A Roma el 25 de marzo de 2017

El marco fue la Sala de los Horacios y Curiacios del Campidoglio romano. Se entraba en ella a través de la plaza diseñada por Miguel Angel con la imponente estatua de Marco Aurelio en el centro. Los seis ministros de Asuntos Exteriores de los Estados que formaban la “pequeña Europa” rubricaron los voluminosos textos de los ya consagrados como “Tratados de Roma”. Era el 25 de marzo de 1957, un día soleado de la incipiente primavera romana.

Con visible satisfacción Adenauer habló y dijo: “Hace poco tiempo existían muchos detractores que pensaban que el acuerdo que hoy consagramos oficialmente era irrealizable… Pero fueron los optimistas y no los pesimistas quienes tuvieron razón”. Paul Henry Spaak, el mayor artífice del enfoque de los Tratados, subrayó “el inmenso alcance de lo que se puede considerar como la transformación voluntaria y dirigida más grande de la historia de Europa que reposa ya no en el recurso a la fuerza sino en un llamamiento a la inteligencia”.

Tras el primer embrión de la construcción europea que fue la CECA y tras el gran fracaso que significó la Europa de la Defensa, el proyecto de integración europea sentaba las bases de un camino fecundo que llega hasta nuestros días. Todos eran conscientes de que lo que se firmaba en Roma no era un mero acuerdo de carácter comercial entre los seis Estados signatarios. Era mucho más. Tenía un profundo sentido político: un gran paso hacia una unión cada vez más estrecha entre los pueblos de Europa. Todo el entramado institucional, que asumía el modelo de la CECA diseñado por Jean Monnet, respondía a esta orientación. Las instituciones comunes expresaban con fuerza la superación de una concepción meramente intergubernamental. Aunque, también, era coherente con las palabras de Schuman en su Declaración de 9 de mayo de 1950: “Europa no se hará de un golpe ni en una construcción de conjunto; se hará gracias a realizaciones concretas, que creen en primer lugar una solidaridad de hecho”.

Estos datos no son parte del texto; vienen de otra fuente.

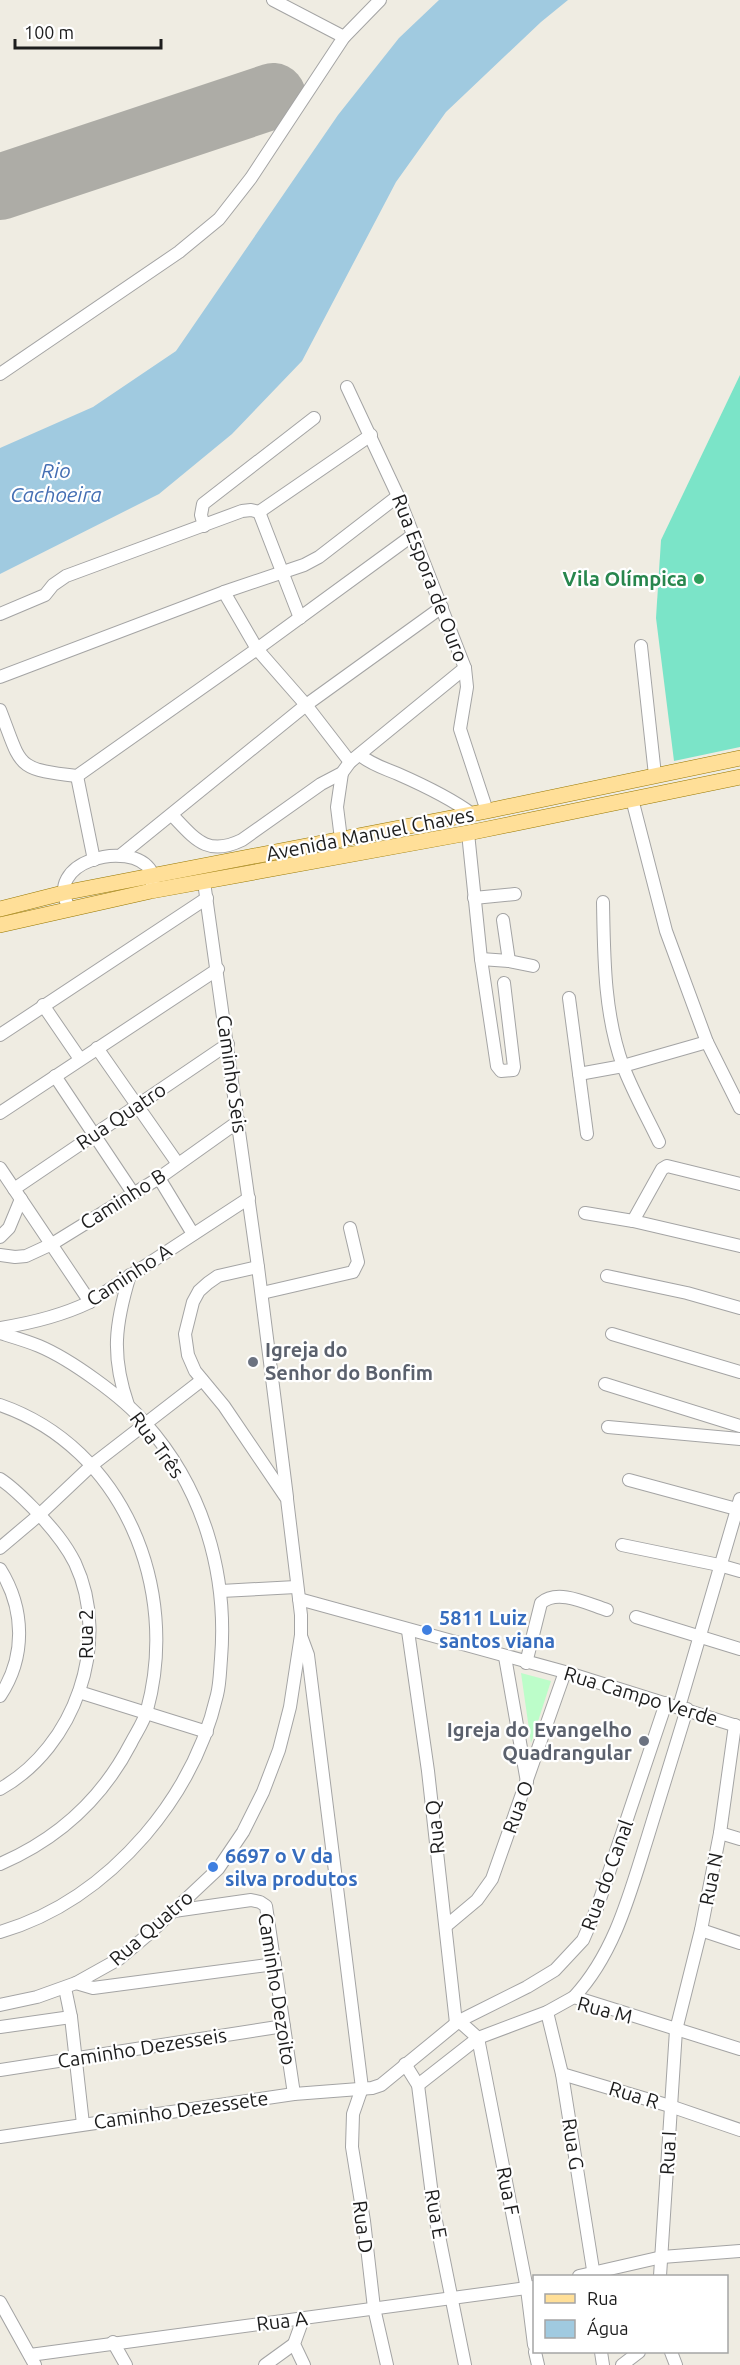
<svg xmlns="http://www.w3.org/2000/svg" width="740" height="2365" viewBox="0 0 740 2365" font-family="Ubuntu,sans-serif">
	<style>
		.park { fill: #bcfdc9 }
		.pitch { fill: #7be4c8 }
		.water { fill: #a0cae0 }
		.lines { fill: none; stroke-linecap: round; stroke-linejoin: round }
		.runway { stroke: #adaca6; stroke-width: 66 }
		.minor-casing { stroke: #a4a4a4; stroke-width: 14 }
		.major-casing { stroke: #977700; stroke-width: 16 }
		.minor { stroke: #fff; stroke-width: 12 }
		.major { stroke: #ffdf98; stroke-width: 15 }
		.leisure-dot { fill: #2e9e5b; stroke: #fff; stroke-width: 2 }
		.worship-dot { fill: #6b7280; stroke: #fff; stroke-width: 2 }
		.shop-dot { fill: #3f7fe0; stroke: #fff; stroke-width: 2 }
		.labels { text-anchor: middle; stroke-width: 4.5; stroke-linejoin: round; paint-order: stroke }
		.street-label { font-size: 20px; fill: #1d1d1d; stroke: #fff }
		.leisure-label { font-size: 20px; font-weight: bold; fill: #27864d; stroke: #fff; text-anchor: end }
		.worship-label { font-size: 20px; font-weight: bold; fill: #5b616d; stroke: #fff; text-anchor: start }
		.shop-label { font-size: 20px; font-weight: bold; fill: #366cbe; stroke: #fff; text-anchor: start }
		.water-label { font-size: 21px; font-style: italic; fill: #446eb3; stroke: #fff }
	</style>
	<rect width="100%" height="100%" fill="#efece2"/>
	<path class="park" d="M521,1673L551,1681L531,1743Z"/>
	<path class="pitch" d="M740,375V747L674,761L656,618L661,540Z"/>
	<path class="water" d="M439,0H568L541,22L446,112L396,182L302,361L232,434L159,494L0,574V448L93,407L176,351L338,115L399,38Z"/>
	<g class="lines">
		<path class="runway" d="M0,187L273,96"/>
		<defs>
			<g id="minor">
				<path d="M273,0L344,37"/>
				<path d="M0,374L179,252L219,219L251,178L344,37L380,0"/>
				<path d="M347,387L398,496L465,668L467,687L460,729L487,811"/>
				<path d="M259,512L371,435"/>
				<path d="M259,512L300,618"/>
				<path d="M204,526L201,515L203,504L314,418"/>
				<path d="M224,592L257,649L306,705L350,762"/>
				<path d="M0,614L45,595L53,585L66,576L242,511L251,510L259,512"/>
				<path d="M641,646L655,775"/>
				<path d="M0,677L224,592L304,565L319,557L398,496"/>
				<path d="M0,710C22,766 14,769 77,776L257,649L413,535"/>
				<path d="M360,755C372,765 384,768 398,774C423,785 449,797 472,814"/>
				<path d="M77,776L94,860"/>
				<path d="M632,799L666,931L707,1042L740,1108"/>
				<path d="M172,815C195,839 207,857 242,840L321,784L342,773L350,762L465,668"/>
				<path d="M468,833L481,959L497,1066L501,1071L513,1070L514,1067L504,983"/>
				<path d="M341,839L337,807L342,773"/>
				<path d="M121,855L306,705L442,607"/>
				<path d="M204,882L258,1267L287,1497"/>
				<path d="M474,898L515,894"/>
				<path d="M603,902C604,957 604,1014 623,1066C633,1092 647,1117 659,1142"/>
				<path d="M70,909C40,862 131,838 151,871L152,884"/>
				<path d="M503,920L509,961"/>
				<path d="M481,959L509,961L533,966"/>
				<path d="M569,998L587,1134"/>
				<path d="M43,1005L80,1059"/>
				<path d="M0,1035L207,898"/>
				<path d="M97,1048L178,1164"/>
				<path d="M579,1074L623,1066L707,1042"/>
				<path d="M55,1076L133,1193"/>
				<path d="M0,1113L218,969"/>
				<path d="M0,1168L90,1302"/>
				<path d="M159,1178L193,1234"/>
				<path d="M14,1189L228,1044"/>
				<path d="M585,1213L633,1221L740,1246"/>
				<path d="M633,1221L662,1169L667,1166L740,1184"/>
				<path d="M0,1237L9,1228L21,1199"/>
				<path d="M0,1255L15,1257L26,1256L52,1244L159,1178L239,1121"/>
				<path d="M607,1276L687,1293L740,1308"/>
				<path d="M262,1293L353,1272L358,1262L350,1228"/>
				<path d="M0,1328C32,1323 61,1316 90,1302L249,1198"/>
				<path d="M0,1333C13,1337 27,1341 39,1346C70,1359 123,1397 145,1423C203,1488 228,1573 221,1659C220,1670 220,1683 217,1695C205,1747 180,1794 145,1835C106,1880 58,1915 0,1932"/>
				<path d="M612,1334L740,1372"/>
				<path d="M605,1384L740,1426"/>
				<path d="M0,1405C124,1448 180,1589 147,1710C144,1722 136,1733 131,1743C102,1799 58,1839 0,1864"/>
				<path d="M128,1405C111,1356 115,1324 130,1275"/>
				<path d="M608,1427L740,1439"/>
				<path d="M0,1479C14,1488 25,1500 37,1512C52,1528 65,1543 75,1563C112,1642 75,1747 0,1789"/>
				<path d="M629,1480L740,1510"/>
				<path d="M622,1545L719,1565L740,1571"/>
				<path d="M0,1548L39,1515L92,1465L202,1380"/>
				<path d="M0,1569C25,1609 26,1657 0,1696"/>
				<path d="M221,1591L296,1587"/>
				<path d="M299,1599L565,1672L740,1727"/>
				<path d="M636,1617L740,1649"/>
				<path d="M408,1631L428,1771L456,2023"/>
				<path d="M301,1636L308,1655L362,2088L353,2114L352,2147L364,2221L374,2308L387,2365"/>
				<path d="M505,1657L527,1782"/>
				<path d="M526,1663L541,1603C558,1588 588,1604 607,1610"/>
				<path d="M79,1692L207,1732"/>
				<path d="M679,1707L740,1499"/>
				<path d="M720,1833L740,1839"/>
				<path d="M174,1911L251,1900L260,1902L266,1906L294,2094"/>
				<path d="M446,1926L477,1900L492,1879L565,1672"/>
				<path d="M701,1930L740,1943"/>
				<path d="M76,1983L93,1988L275,1964"/>
				<path d="M65,1988L71,2017L83,2124"/>
				<path d="M574,1997C615,1953 630,1893 648,1836C661,1794 674,1752 687,1709"/>
				<path d="M0,2005L37,1997L76,1983L119,1959L151,1932L218,1869L243,1832L263,1792L279,1750L290,1707L301,1635V1615L287,1499L224,1406L195,1371L188,1355L185,1334L193,1302L199,1291L208,1283L218,1276L258,1267"/>
				<path d="M547,2012L562,2074L594,2276"/>
				<path d="M459,2021L478,2038L527,2289L534,2345"/>
				<path d="M0,2027L71,2017"/>
				<path d="M405,2064L418,2085L434,2211L465,2365"/>
				<path d="M0,2070L284,2026"/>
				<path d="M562,2074L670,2106L740,2130"/>
				<path d="M418,2085L478,2038L547,2012L574,1997L740,2049"/>
				<path d="M0,2137L294,2094L372,2088L381,2085L459,2021L527,1987L555,1970L583,1940L597,1908L666,1703"/>
				<path d="M579,2276L662,2257L740,2251"/>
				<path d="M660,2276L676,2030L701,1930L720,1833L735,1725"/>
				<path d="M0,2302L35,2365"/>
				<path d="M303,2319L294,2344L304,2365"/>
				<path d="M113,2342L126,2365"/>
				<path d="M535,2352L538,2365"/>
				<path d="M601,2352L603,2365"/>
				<path d="M671,2352L676,2365"/>
				<path d="M30,2355L534,2287"/>
				<path d="M265,2365L294,2344"/>
				<path d="M622,2365L639,2352"/>
			</g>
			<g id="major">
				<path d="M0,909L63,893L487,811L740,758"/>
				<path d="M0,925L151,891L468,833L740,777"/>
			</g>
		</defs>
		<use href="#minor" class="minor-casing"/>
		<use href="#major" class="major-casing"/>
		<use href="#minor" class="minor"/>
		<use href="#major" class="major"/>
	</g>
	<circle class="leisure-dot" cx="699" cy="579" r="6"/>
	<g class="worship-dot">
		<circle cx="253" cy="1362" r="6"/>
		<circle cx="644" cy="1741" r="6"/>
	</g>
	<g class="shop-dot">
		<circle cx="427" cy="1630" r="6"/>
		<circle cx="213" cy="1867" r="6"/>
	</g>
	<g class="labels">
		<g class="street-label">
			<text transform="translate(430 578) rotate(69)" y="7">Rua Espora de Ouro</text>
			<text transform="translate(370 834) rotate(-11)" y="7">Avenida Manuel Chaves</text>
			<text transform="translate(232 1074) rotate(82)" y="7">Caminho Seis</text>
			<text transform="translate(121 1116) rotate(-34)" y="7">Rua Quatro</text>
			<text transform="translate(123 1199) rotate(-32)" y="7">Caminho B</text>
			<text transform="translate(129 1275) rotate(-33)" y="7">Caminho A</text>
			<text transform="translate(157 1445) rotate(54)" y="7">Rua Três</text>
			<text transform="translate(86 1634) rotate(-90)" y="7">Rua 2</text>
			<text transform="translate(641 1696) rotate(17)" y="7">Rua Campo Verde</text>
			<text transform="translate(518 1807) rotate(-70)" y="7">Rua O</text>
			<text transform="translate(435 1827) rotate(-96)" y="7">Rua Q</text>
			<text transform="translate(607 1875) rotate(-70)" y="7">Rua do Canal</text>
			<text transform="translate(711 1879) rotate(-79)" y="7">Rua N</text>
			<text transform="translate(151 1928) rotate(-41)" y="7">Rua Quatro</text>
			<text transform="translate(277 1989) rotate(81)" y="7">Caminho Dezoito</text>
			<text transform="translate(605 2010) rotate(15)" y="7">Rua M</text>
			<text transform="translate(142 2048) rotate(-9)" y="7">Caminho Dezesseis</text>
			<text transform="translate(634 2095) rotate(17)" y="7">Rua R</text>
			<text transform="translate(181 2110) rotate(-8)" y="7">Caminho Dezessete</text>
			<text transform="translate(573 2144) rotate(81)" y="7">Rua G</text>
			<text transform="translate(668 2153) rotate(-87)" y="7">Rua I</text>
			<text transform="translate(508 2191) rotate(79)" y="7">Rua F</text>
			<text transform="translate(436 2214) rotate(80)" y="7">Rua E</text>
			<text transform="translate(363 2227) rotate(83)" y="7">Rua D</text>
			<text transform="translate(282 2321) rotate(-7)" y="7">Rua A</text>
		</g>
		<g class="leisure-label">
			<text x="687" y="586">Vila Olímpica</text>
		</g>
		<g class="worship-label">
			<text x="265" y="1357">Igreja do<tspan x="265" dy="23">Senhor do Bonfim</tspan></text>
			<text x="632" y="1737" text-anchor="end">Igreja do Evangelho<tspan x="632" dy="23">Quadrangular</tspan></text>
		</g>
		<g class="shop-label">
			<text x="439" y="1625">5811 Luiz<tspan x="439" dy="23">santos viana</tspan></text>
			<text x="225" y="1863">6697 o V da<tspan x="225" dy="23">silva produtos</tspan></text>
		</g>
		<g class="water-label">
			<text x="56" y="478">Rio<tspan x="56" dy="24">Cachoeira</tspan></text>
		</g>
	</g>
	<rect x="533" y="2275" width="195" height="78" fill="#ffffff" stroke="#a5a5a5" stroke-width="1.5"/>
	<rect x="545" y="2294" width="30" height="9" fill="#ffdf98" stroke="#a5a5a5" stroke-width="1.5"/>
	<text x="587" y="2305" font-size="18" fill="#1d1d1d">Rua</text>
	<rect x="545" y="2320" width="30" height="18" fill="#a0cae0" stroke="#a5a5a5" stroke-width="1.5"/>
	<text x="587" y="2335" font-size="18" fill="#1d1d1d">Água</text>
	<path d="M15 39v9h146v-9" fill="none" stroke="#1d1d1d" stroke-width="3"/>
	<text x="24" y="39" font-size="18" fill="#1d1d1d" stroke="#ffffff" stroke-width="4.5" paint-order="stroke">100 m</text>
</svg>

Sesenta años después el edificio, cuyas primera piedras se pusieron en Roma, no sólo sigue en pie sino que ha experimentado formidables avances tanto en lo que se refiere a su ampliación como en lo que respecta a los ámbitos de la integración. ¿No podemos decir en verdad que “esta Europa” ha sabido salvaguardar la paz en el continente y convertirse en un encomiable espacio de libertad y prosperidad? ¿No hay motivos para conmemorar el aniversario de aquella fecha histórica?

Es cierto que, como dijera Jean Claude Juncker en su último discurso sobre el estado de la Unión, ahora Europa vive una “crisis existencial”. Las corrientes que ponen en cuestión o combaten ferozmente el sentido del proyecto europeo han ganado adeptos, aunque no está de más recordar que la integración europea ha contado desde su nacimiento mismo con dos potentes adversarios: los nacionalismos y los enemigos de la democracia. Por eso, en las actuales circunstancias, la conmemoración de los Tratados de Roma no debe ser una celebración más. Debe servir para una reafirmación del proyecto europeo y de los valores en que se sustenta. Debe servir para transmitir ese legado a las generaciones que ya no han vivido los duros años de la postguerra. Y debe servir para reflexionar sobre el horizonte de nuestro futuro. Es decir, sobre qué caminos debemos ahora recorrer para seguir avanzando hacia las deseables metas de integración a la que todavía no hemos llegado.

Las razones de 1957 son las mismas de 2017. Los enemigos de entonces son similares a los de ahora, aunque se presenten con vestimentas diferentes. Entonces se libró un vigoroso combate político, en el que los partidarios de la integración sabían que el futuro de las democracias europeas estaba indisolublemente unido con el de una Europa integrada. Es este el combate que también ahora se libra en toda Europa. El europeísmo debe afrontarlo con inteligencia y pasión.

El Movimiento Europeo nos va a convocar en Roma el próximo 25 de marzo. Hay muchos motivos para estar allí y proyectar hacia el futuro la idea de la Europa unida. Y poder decir con Adenauer: “fueron los optimistas y no los pesimistas los que tuvieron razón”.